The answer came to me, as such answers often do, while I was walking. Barring early-morning appointments or inclement weather, and aside from the two days a week that I have ballet classes, I walk two miles a day. During those walks (on a more-or-less invariable route), I have ample opportunity for rumination, and I often come up with thoughts I might be inclined to share. So I thought I’d start this WalkThoughts blog to record my thoughts on the Topic of the Day, whatever that might be.

Today I got to thinking about Heaven. There was an article in this morning’s Religion section about whether or not dogs go to Heaven, or whether there’s a Heaven for dogs, or whatever. Not being a dog owner, I don’t have an opinion on that, but I was thinking about how Heaven (or whatever sort of afterlife, if any, you believe in) wouldn’t be very heavenly without your favorite pet, if you’re that way inclined. On the other hand, however, some people’s idea of Heaven might be a place where they’re not bothered by other people’s pets. I’ll leave you to think about that.

Where I went from that, though, was thinking about what people would do in Heaven.

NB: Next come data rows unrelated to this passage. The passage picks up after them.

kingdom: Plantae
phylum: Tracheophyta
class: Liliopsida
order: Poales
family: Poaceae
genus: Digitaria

I imagine some people might think it would be great not to have to do anything, but surely that would get old pretty quickly. It’s futile to speculate about an uncertain afterlife, however, and I realized that where I was going with this was to think about retirement and how people deal with it.

People who’ve worked hard all their lives may very well think that the best thing about retirement is not having to work any more. Or not having to get up at a certain time. Or not having to be answerable to a boss. Whatever. But that soon gets old, too.

And so will they if they don’t have meaningful work to do. I think man was meant to do work. Of course, as the saying goes, it’s not work if you enjoy it. Some people are lucky enough to do enjoyable work during their careers; others find enjoyable “work” in an avocation. But there’s no quicker route to feeling old and useless than to stop doing any kind of work at all. This is not usually an issue for women, especially those whose careers have been in the home. We all know that “women’s work is never done.” They’re mostly used to being underappreciated, too.

But the most vital key to retirement, it seems to me, is to have something to fill your time that is not only intrinsically enjoyable and rewarding but also appreciated by others. We all need to be needed, and it is when we stop feeling needed that we start dying.